La pazientela, capovolgere le parole per vendere la realtà
La terza via, il neologismo. Quanti di voi hanno sentito o utilizzano il termine “pazientela”? Questa parola macedonia nasce dalla ovvia unione tra pazienti e clientela, in un matrimonio figlio del linguaggio della pubblicità dove le parole si mescolano per stimolare la curiosità e l’interesse del pubblico. Personalmente ne ho sentito parlare la prima volta in occasione della cessione di uno studio odontoiatrico tra due colleghi. Il venditore, dopo aver quantificato il valore immobiliare e dei materiali contenuti, ha estratto dal cilindro la “pazientela” per riferirsi all’immateriale valore degli assistiti che frequentavano lo studio (o più precisamente, al numero di persone presenti nel database).
Nel corso degli anni, il linguaggio ha subito una trasformazione continua, spesso influenzata dalle sensibilità culturali del momento. Molti termini, sia nel contesto medico che in quello quotidiano, sono stati sostituiti con espressioni considerate più rispettose: per fare alcuni esempi “disoccupato” è diventato “persona in cerca di occupazione”, “cieco” è stato sostituito con “non vedente”, e “bidello” è stato rimpiazzato da “collaboratore scolastico”. In alcuni casi, questi cambiamenti sono stati guidati dal desiderio di evitare termini che sarebbero potuti risultare offensivi, ma in altri casi le ragioni dietro queste modifiche non sono così chiare, suscitando domande sul reale scopo di tali trasformazioni.
Le parole non sono infatti mai neutre; determinano le azioni e plasmano il nostro modo di percepire la realtà. Cambiare le parole spesso equivale a cercare di cambiare la percezione che abbiamo di una situazione e quando i termini “professionista”, “prestazioni” e “paziente” vengono sostituiti da termini più legati al mondo del business, l’intento potrebbe essere quello di “vendere” una nuova visione. Se infatti riusciamo a far vedere la realtà sotto una luce diversa, possiamo anche spingere le persone a comportarsi diversamente.
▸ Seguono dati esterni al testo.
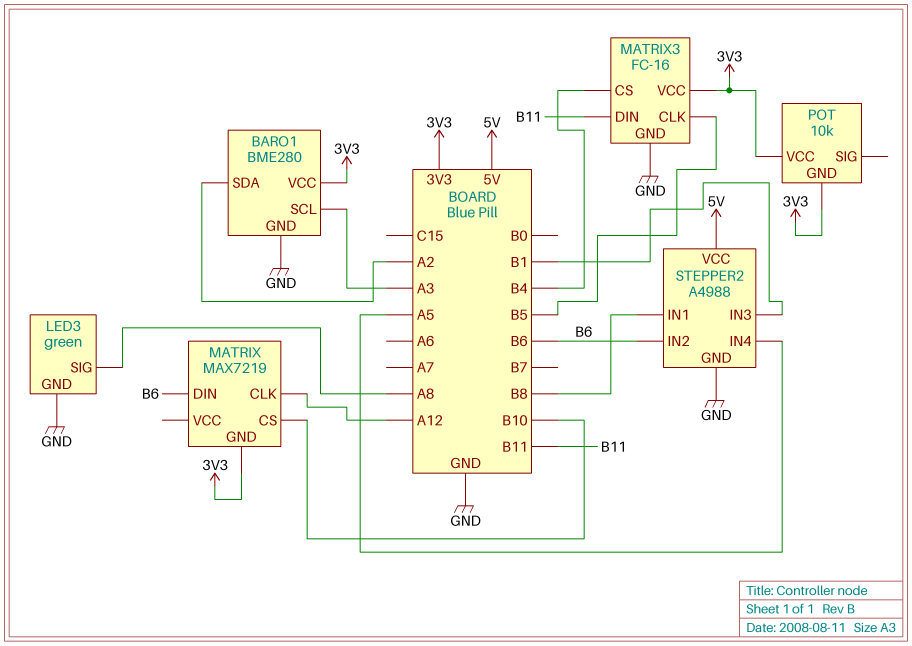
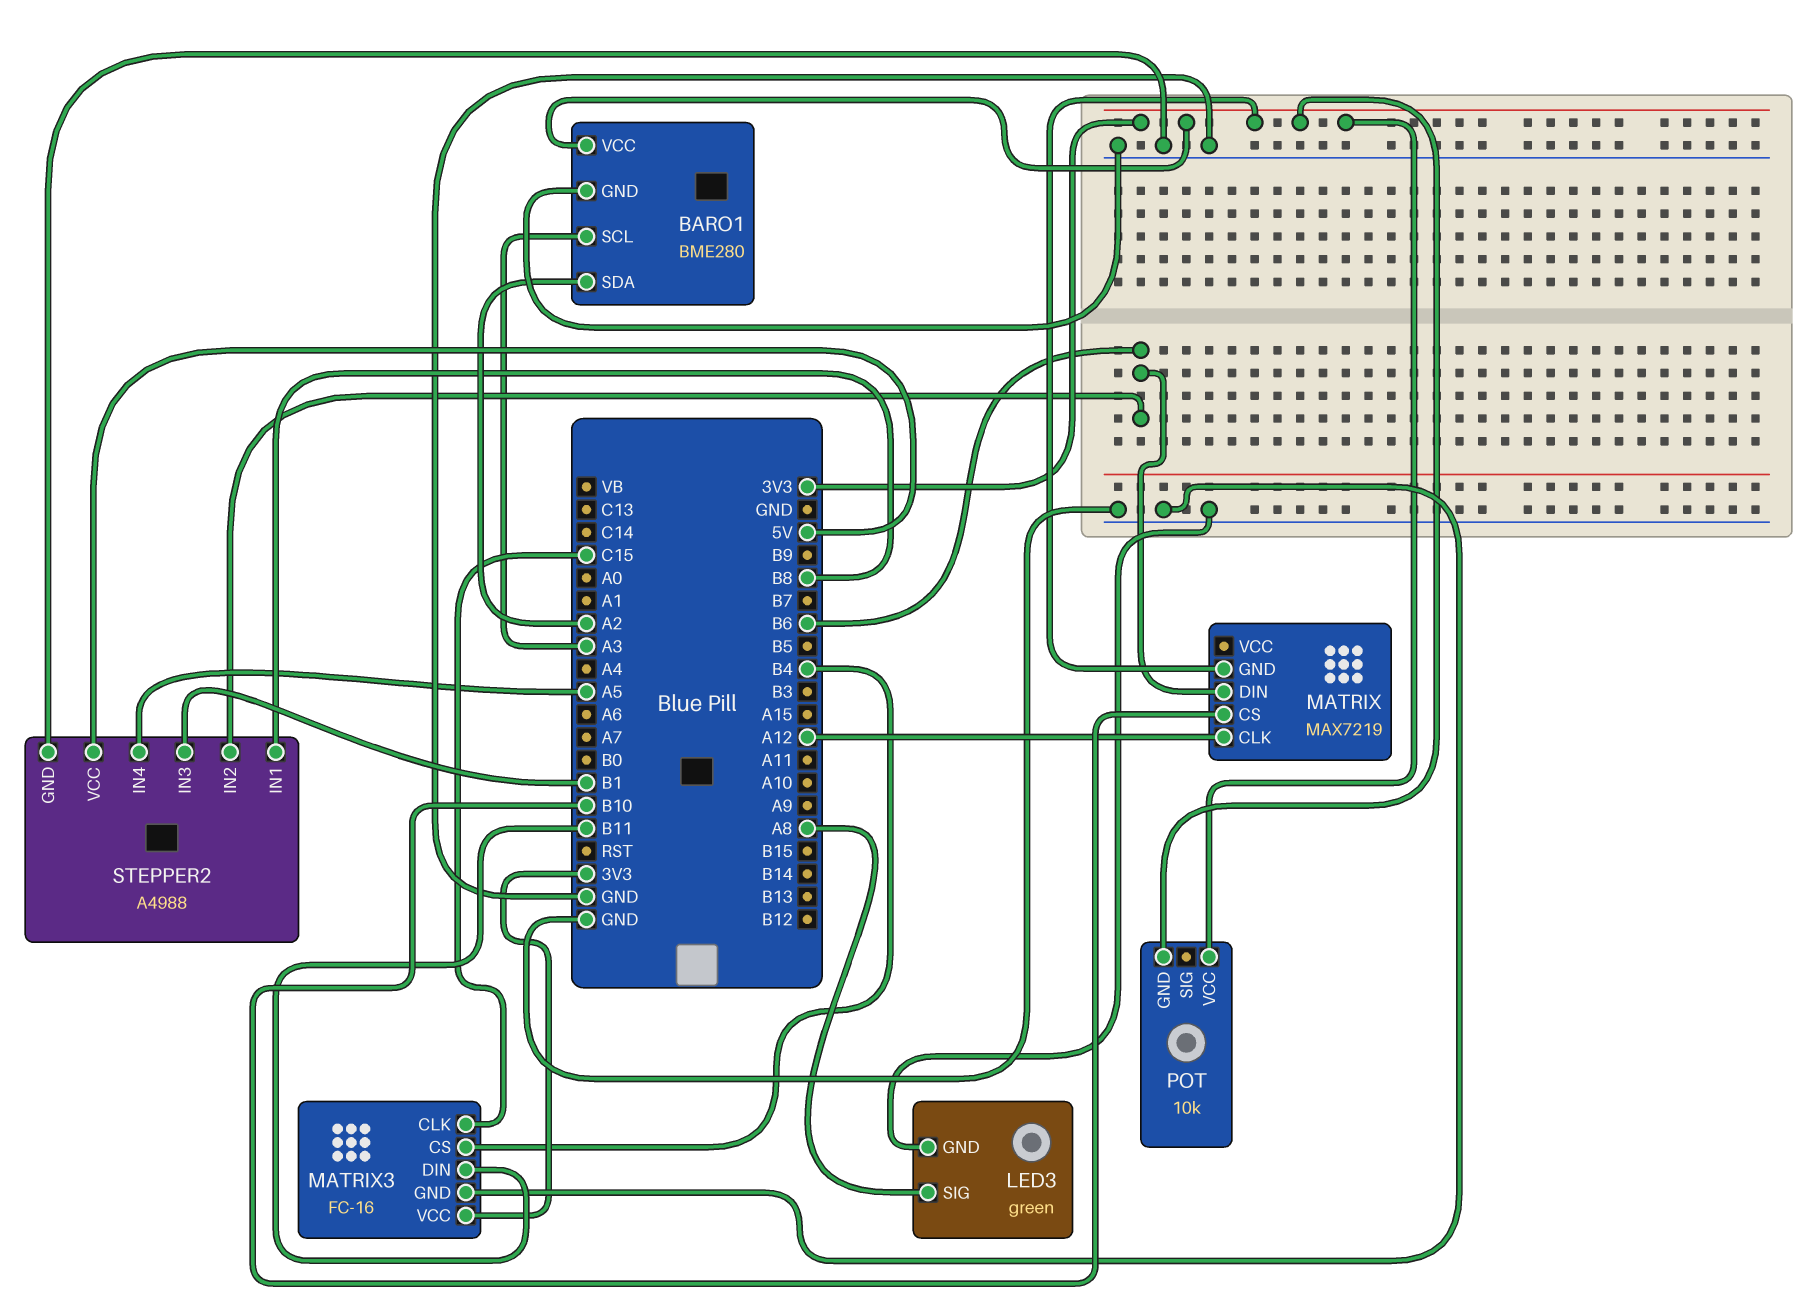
MATRIX3 pin CLK: B5 -> C15

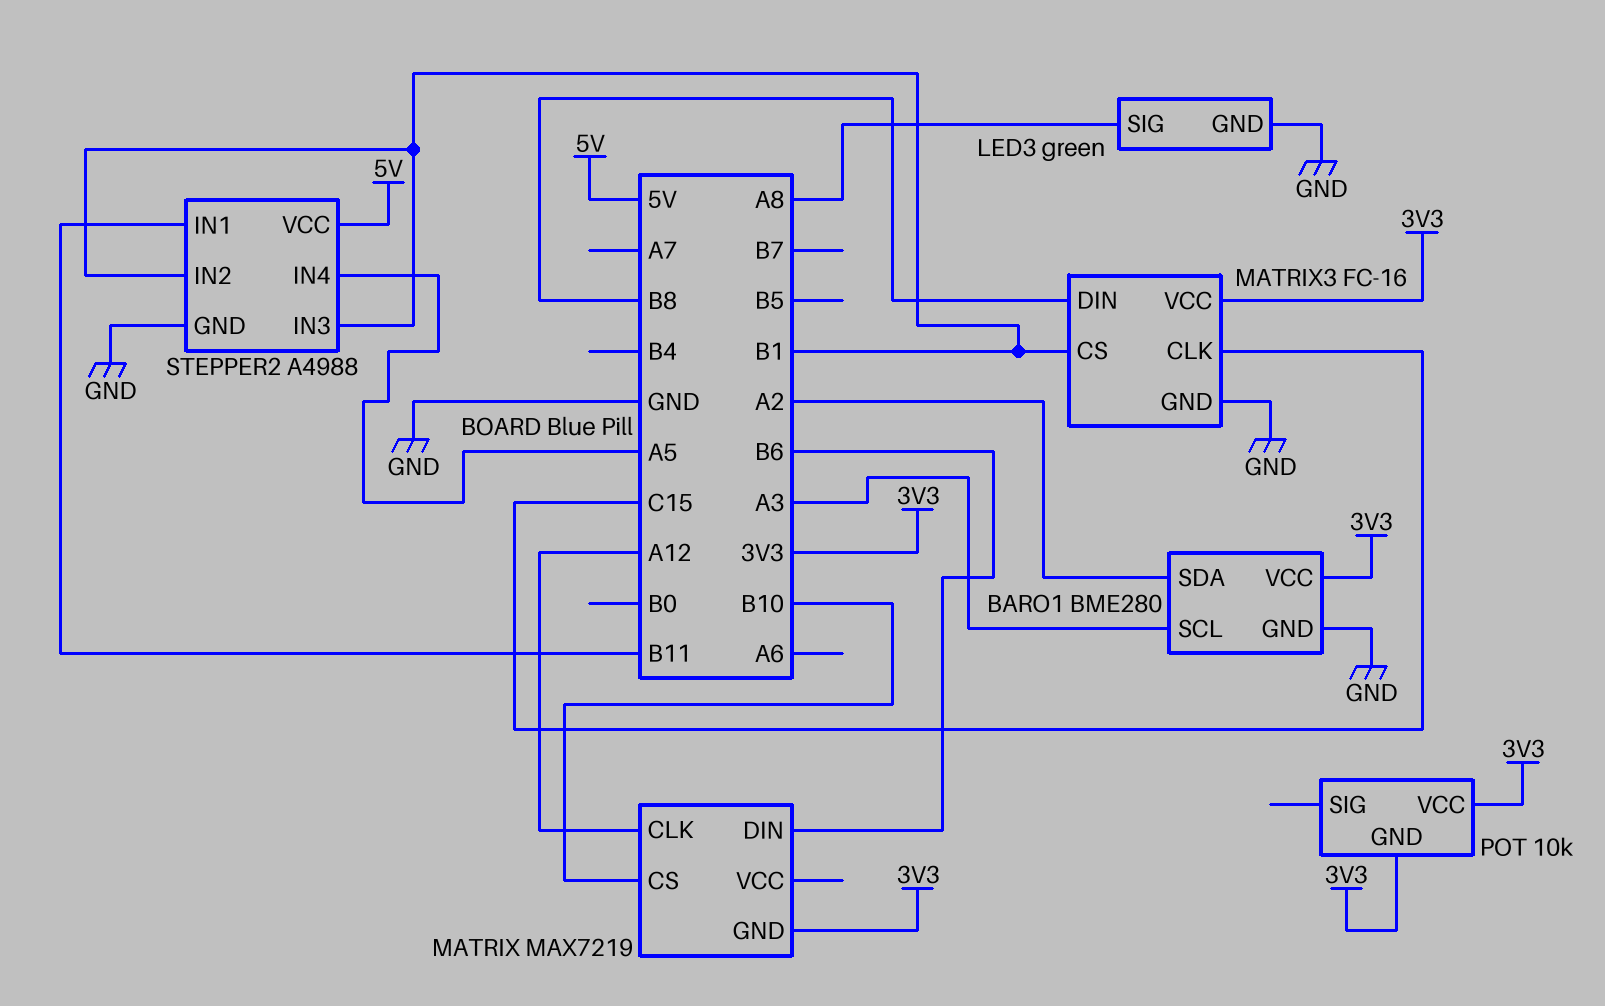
MATRIX3 pin CS: B4 -> B1
MATRIX3 pin DIN: B11 -> B8
STEPPER2 pin IN1: B8 -> B11
STEPPER2 pin IN2: B6 -> B1

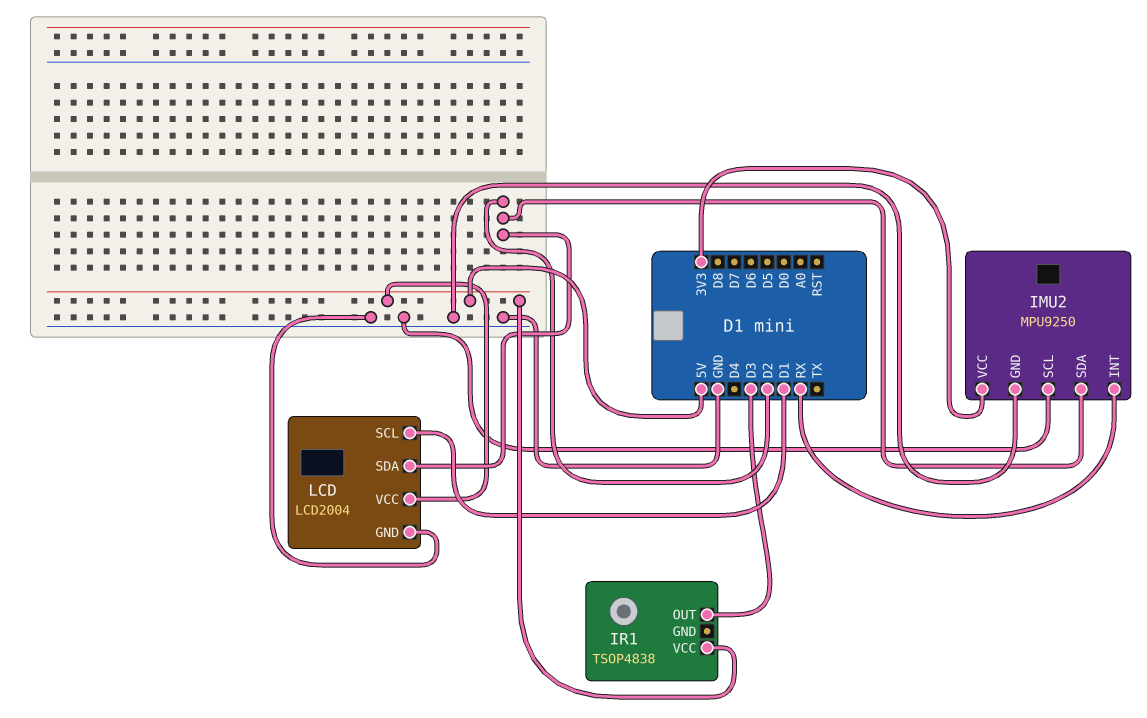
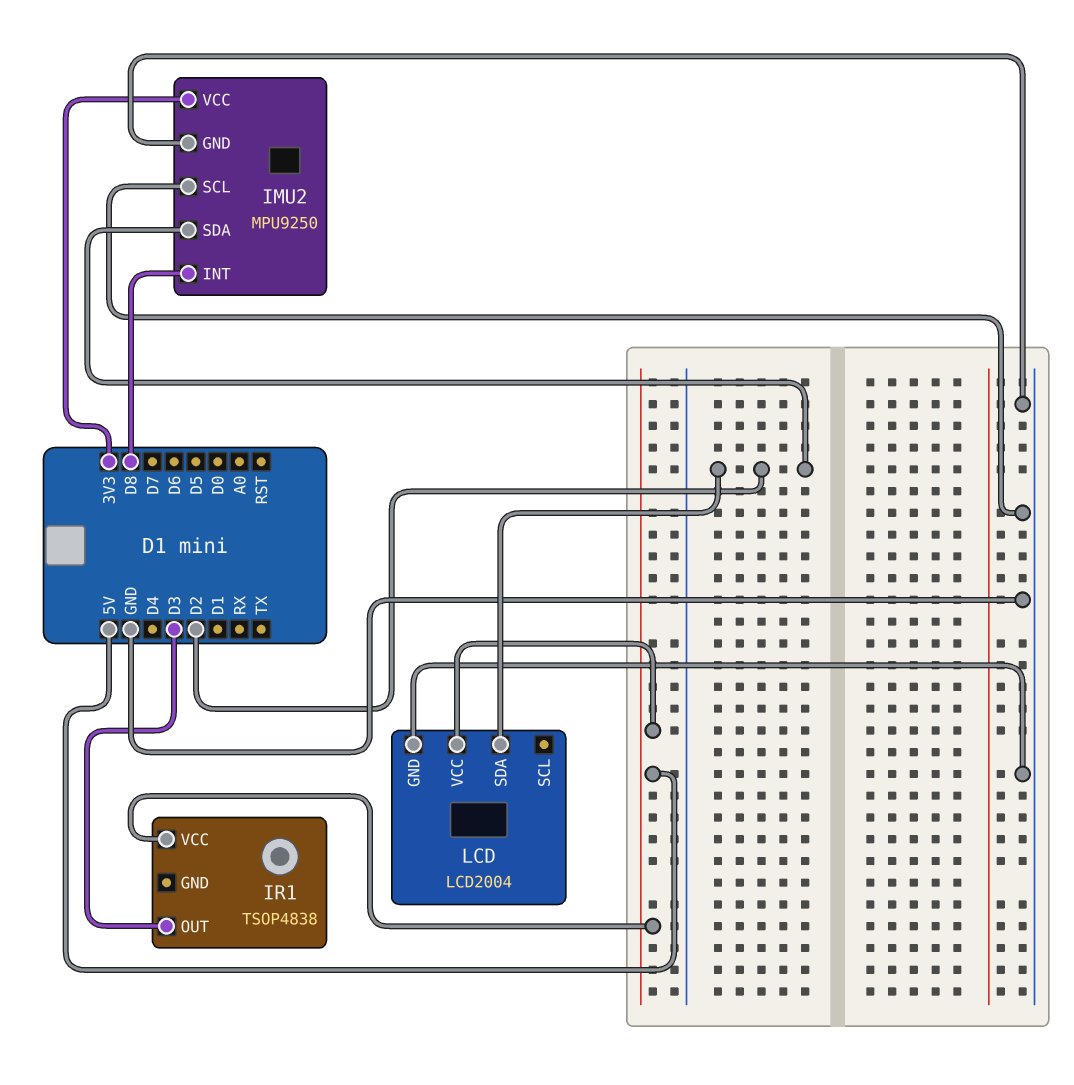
IMU2 pin INT: RX -> D8
LCD pin SCL: D1 -> none

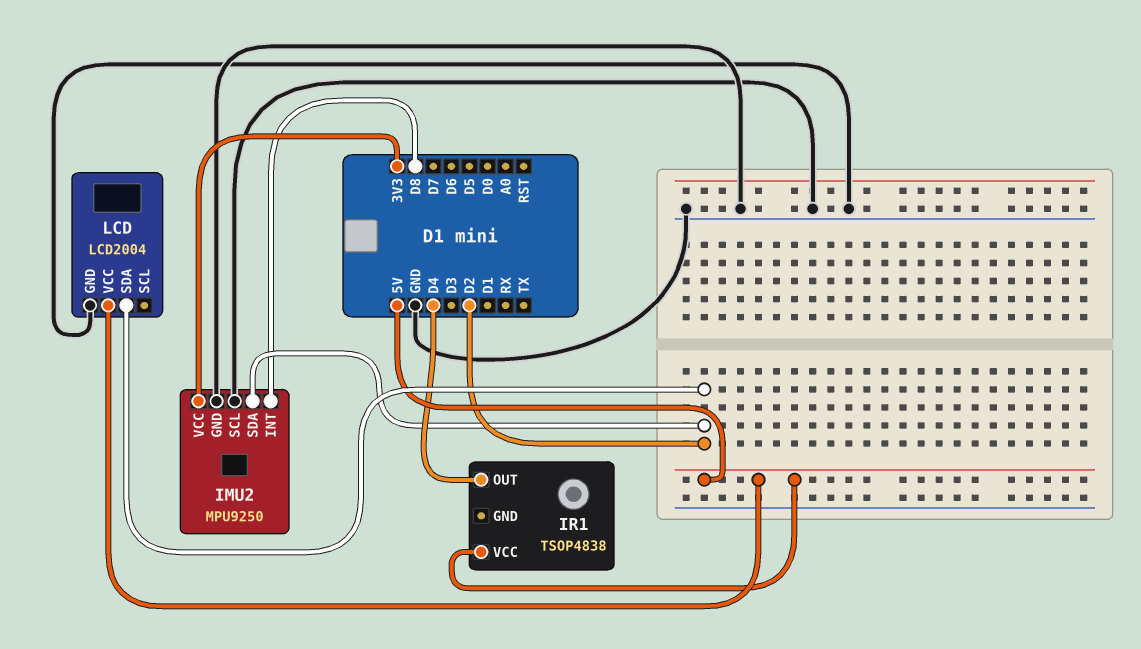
IR1 pin OUT: D3 -> D4

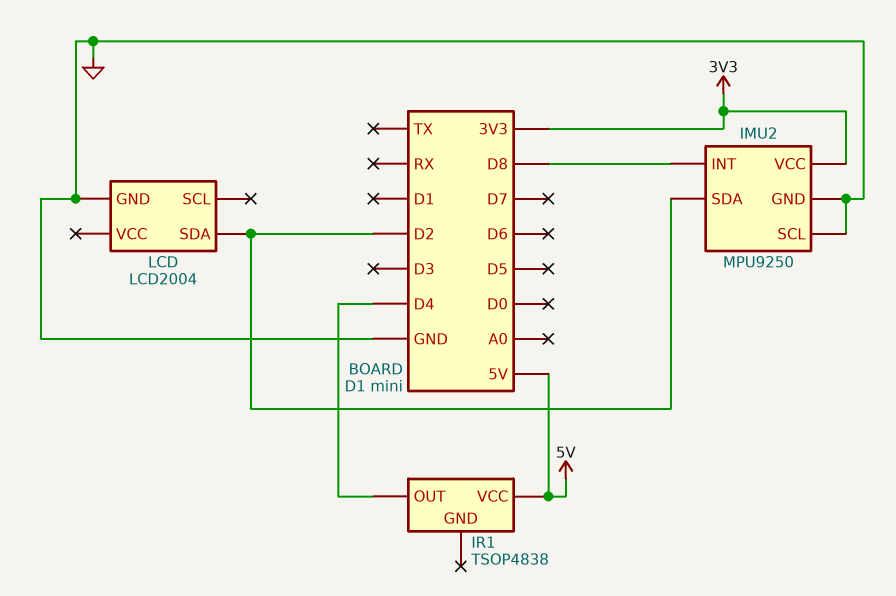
LCD pin VCC: 5V -> none

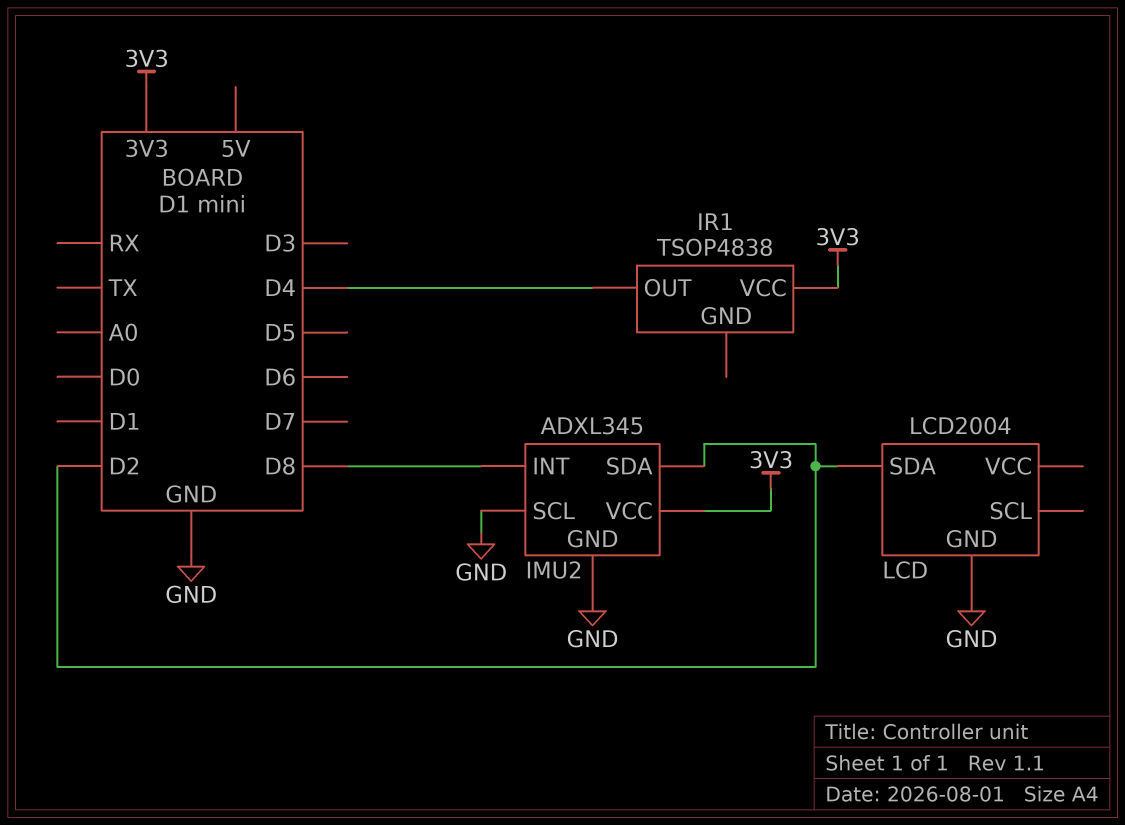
IMU2: MPU9250 -> ADXL345
IR1 pin VCC: 5V -> 3V3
Tuttavia, questo ragionamento non vuole suggerire che chi si definisce “imprenditore” abbia una visione meno etica dell’attività odontoiatrica, né di contro che tutti i professionisti agiscano sempre in modo impeccabile. La vera domanda che vogliamo qui porre è se questo modo di parlare e di pensare possa avere conseguenze importanti sul futuro della nostra professione.
Conclusioni
Fino ad ora, abbiamo esaminato i termini tradizionali e quelli più recenti: paziente, cliente, utente e assistito riflettono le diverse fasi di un percorso sociale e culturale complesso nel contesto sanitario, che ha portato a una trasformazione dei ruoli tra chi fornisce e chi riceve le cure. Quest’ultimo, infatti, sia in medicina che in odontoiatria si sta progressivamente “emancipando dalla malattia”, diventando sempre più protagonista nelle scelte riguardanti la propria salute. La sua partecipazione alle decisioni è in continua crescita, al punto che oggi può arrivare a prendere decisioni autonome, assumendo in alcuni casi una posizione di predominio rispetto al medico. In questo nuovo scenario, il paziente “esige” la cura, e pone le sue condizioni a un medico che da lui dipende economicamente.
Come anticipato nella premessa, non abbiamo risolto la ancora dibattuta questione su quale sia il termine più appropriato da utilizzare, semplicemente perché non esiste una parola in grado di racchiudere tutte le complesse sfumature di questo fenomeno. Tuttavia, siamo certi di aver sottolineato alcuni concetti chiave: la fondamentale necessità di un rapporto di fiducia tra medico e paziente (o qualunque termine preferiate usare); l’indispensabile etica professionale, anche quando si adotta un approccio più “imprenditoriale” nella propria attività; e infine, l’importanza di restare costantemente aggiornati sui cambiamenti che riguardano la nostra professione, senza mai ancorarsi a ciò che “ha sempre funzionato”, poiché l’evoluzione è rapida e continua.